Mobile Bitcoin Wallet Reviews
Mobile Bitcoin wallets are specifically targeted for mobile phones and offer a different array of features to consider in the bitcoin wallet reviews. Advanced private key importing and message signing functionality is out, but features such as the ability to create payment requests in the form of QR codes, and scan such requests made by others, are included in all the options, making sending and receiving bitcoins on a smartphone much easier. Note that this page describes wallets for Android only, as Apple does not allow Bitcoin applications on its platform to offer sending and receiving features.
Blockchain’s mobile wallet is similar to its desktop wallet in operation, but it only offers the simplified interface of receiving and sending bitcoins, as well as the standard mobile QR code functionality including importing of private keys. The mobile wallet and the desktop wallet can be made to point to the same account. This empowers you you to spend your bitcoins anywhere.
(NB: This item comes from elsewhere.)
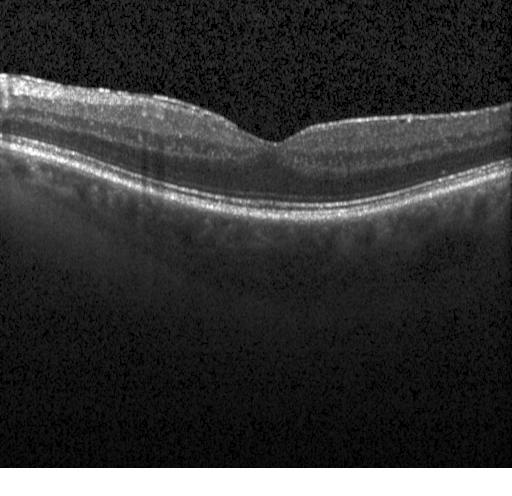
OCT line scan — Finding: no choroidal neovascularization, no diabetic macular edema, and no drusen.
Just like in the browser wallet, transaction signing is done client-side, so Blockchain themselves never gain access to your wallet. Like the other major mobile wallets, it does offer the ability to set a PIN for security, but the feature is hard to find – it requires adding a second password from within Blockchain’s desktop browser interface, which will then be required on both your smartphone and your desktop.
Bitcoin Spinner differs from many of its alternatives in that it does everything client-side; transactions are signed and received locally on your phone, and your private keys are never sent over the internet, even in an encrypted form. Spinner does rely on a server to function, but its role is limited to simply relaying transaction data and it has no way to gain access to your wallet.
However, with greater power comes responsibility. If you forget to back up your private key and your phone breaks or is lost, your funds are gone forever. Fortunately, Spinner does make the backup process fairly easy; all you need to do is go to Settings-> Backup Wallet in the menu and you will be able to QR scan the key or copy it to your clipboard.
Andreas Schildbach’s Bitcoin Wallet
The original Bitcoin wallet for smartphones and written using Mike Hearn’s BitcoinJ Java library. It is by far the most independent of all mobile wallets, requiring no third parties whatsoever to continiue functioning; the client connects to the Bitcoin network directly and stores a small portion of the blockchain locally to verify incoming transactions.
Like Bitcoin Spinner, however, it does require the user to take care to manage their own backups. Until very recently, the wallet was very slow and data-hungry due to its need to process the entire blockchain, but its latest version and the advent of BitcoinQt 0.8 means that it can now download transactions much more quickly which is positive for the bitcoin wallet review.